US senators may confirm Supreme Court nominee

  • 18/03/2016

By Megan Cassella and David Morgan

Republican senators have raised the possibility they would confirm Barack Obama's Supreme Court nominee Merrick Garland before the US president leaves office if Democrats retain the White House in the November 8 election.

Republicans are concerned that if Hillary Clinton, Obama's former secretary of state and the Democratic front-runner, wins the presidential election, she could send the Senate a far more liberal nominee after taking office next January.
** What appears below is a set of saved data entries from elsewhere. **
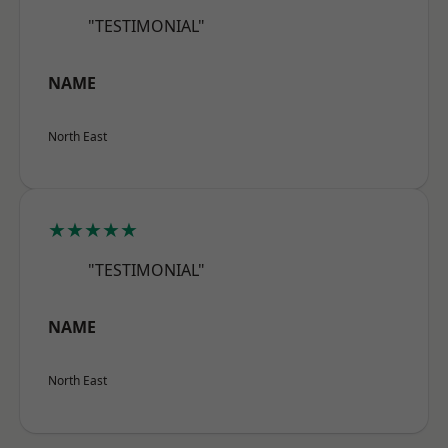
"TESTIMONIAL"
NAME
North East
★★★★★
"TESTIMONIAL"
NAME
North East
Garland, an appeals court judge and former federal prosecutor, is widely viewed as a moderate acceptable to many Republicans, who also could be concerned about losing control of the Senate to the Democrats in the November vote.

Supreme Court nominations require Senate confirmation.

Republicans want the next president to make the selection, hoping their party wins November's election.

Billionaire businessman Donald Trump is the Republican front-runner in the presidential race.

Obama nominated Garland, 63, to the lifetime position on Wednesday to replace conservative Justice Antonin Scalia, who died on February 13.

Garland on Thursday began the customary meetings with senators that kick off the confirmation process.

Utah's Orrin Hatch and Arizona's Jeff Flake, Republican members of the Judiciary Committee that would hold any confirmation hearings, said it was possible the Republican-led Senate could act on Garland's nomination in a "lame-duck" session after the election and before a new president and Congress take office in January 2017.

"I would rather have a less liberal nominee like Merrick Garland than a nominee that Hillary Clinton, if she were president, would put forward," Flake told Fox.

The Senate's Republican leaders have vowed not to hold confirmation hearings or an up-or-down vote on any Supreme Court nominee put forward by Obama.